Professor Rice explained why she did this on the first day of the class. After a decade in Washington, D.C., she said, she understood just how much a short, two-page, well argued and well written memo can influence key decision-makers, not excepting the president. So she viewed the seminar as an opportunity to critique and improve our writing, prodding us to get to the point, develop a clear argument, support with persuasive evidence, consider counter-arguments, and if needed, make a recommendation — all in concise fashion.
As a result, every student submitted a paper of 3 to 5 pages every week, which she would return with hand-written comments. The comments were gentle but did not pull punches. My first paper, I learned, “starts strong but seems to lose focus.” In another paper, I missed a key element of the question, she wrote, though “what you do discuss you do well.” She offered detailed comments on the arguments — When I wrote in support of “global zero,” she asked for a more robust defense of how such a proposal would function, given that we cannot disinvent knowledge of how to make nuclear weapons — but also on the writing. (One paper came back with positive comments but also this nugget: “Too many quotes.”)
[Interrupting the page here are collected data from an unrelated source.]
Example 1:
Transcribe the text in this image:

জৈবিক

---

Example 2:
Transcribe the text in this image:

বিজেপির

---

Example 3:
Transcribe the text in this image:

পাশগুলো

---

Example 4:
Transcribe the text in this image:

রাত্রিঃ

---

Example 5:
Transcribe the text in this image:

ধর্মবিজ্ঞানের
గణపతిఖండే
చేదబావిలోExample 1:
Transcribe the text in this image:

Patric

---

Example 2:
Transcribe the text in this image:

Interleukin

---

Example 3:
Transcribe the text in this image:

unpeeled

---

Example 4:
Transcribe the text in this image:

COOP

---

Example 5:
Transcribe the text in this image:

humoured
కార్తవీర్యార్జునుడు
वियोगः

While I would wait with trepidation after class each week as the papers were distributed — often after staying up well into the morning the previous day to write the paper, and that after plowing through the 500+ pages of assigned reading each week — I knew that, in having my papers evaluated in this way, I had received an incredible gift. I have always (and still) dream of working for a national security adviser or secretary of state one day. The feedback not only sharpened my policy thinking but encouraged me to write in a clear and direct manner that would promote good decision-making.
I also liked the papers because they offered students a way to get to know the professor through our work product. While I am a reasonable public speaker, I — like many students, I am sure — often find myself finding the exact words I wished I had used to explain my position in class just after the class ends. With the papers, each student had time to make a considered argument, and Professor Rice would see how our arguments developed from week to week, often citing what we had written previously several weeks later.
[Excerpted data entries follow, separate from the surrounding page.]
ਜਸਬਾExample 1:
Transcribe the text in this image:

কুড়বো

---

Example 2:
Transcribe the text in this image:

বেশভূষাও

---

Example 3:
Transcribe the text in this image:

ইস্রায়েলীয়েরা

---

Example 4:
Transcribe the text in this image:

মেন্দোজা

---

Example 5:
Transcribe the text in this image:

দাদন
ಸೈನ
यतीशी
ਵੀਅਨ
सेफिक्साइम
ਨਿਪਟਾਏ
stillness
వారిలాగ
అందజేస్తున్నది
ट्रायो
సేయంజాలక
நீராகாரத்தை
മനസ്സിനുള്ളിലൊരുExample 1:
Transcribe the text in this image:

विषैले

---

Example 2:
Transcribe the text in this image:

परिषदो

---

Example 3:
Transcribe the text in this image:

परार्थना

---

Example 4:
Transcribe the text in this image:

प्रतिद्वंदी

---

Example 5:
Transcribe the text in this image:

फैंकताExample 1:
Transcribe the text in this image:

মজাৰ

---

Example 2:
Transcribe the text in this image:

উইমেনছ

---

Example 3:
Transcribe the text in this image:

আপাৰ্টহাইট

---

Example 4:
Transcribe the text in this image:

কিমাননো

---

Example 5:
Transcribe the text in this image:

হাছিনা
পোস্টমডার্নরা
As for the grades themselves, they tended to be very reasonable, but getting an A on a paper required real effort. (When I did receive an A grade, I felt the way Chief Justice John Roberts reportedly did when he received an A on an especially difficult assignment in college: “I think I can get my head through the door.”) The comments tended to be much more valuable than the grade itself. Given that many professors outsource grading to teaching assistants, the fact that Professor Rice read and graded all of the papers herself and does so year after year is, in my view, the most distinctive part of the seminar. Final Thoughts
The course is not for everyone. It is a lot of work, and even those who admire Condoleezza Rice may not enjoy the work if they do not love reading, writing, and talking about foreign policy. But for those who do, the course is an incredible way to extend your knowledge, building on all of the previous books read and courses taken to test one’s ideas with one of the most seasoned practitioners in American history. (There are often guest appearances from other practitioners: Stephen Hadley helped run a session during the first year, and Henry Kissinger made a brief appearance during the second year. Professor Rice also co-taught a one-week course with former British foreign secretary David Miliband in Fall 2011, entitled “Crisis Management on the World Stage.”) Professor Rice is accessible to students, and though she keeps a busy schedule, most students see her in office hours two, three, or even four times during the course. As a confirmed Democrat who opposed most Bush administration policies, I discovered that I loved taking her course and would give the class my highest recommendation.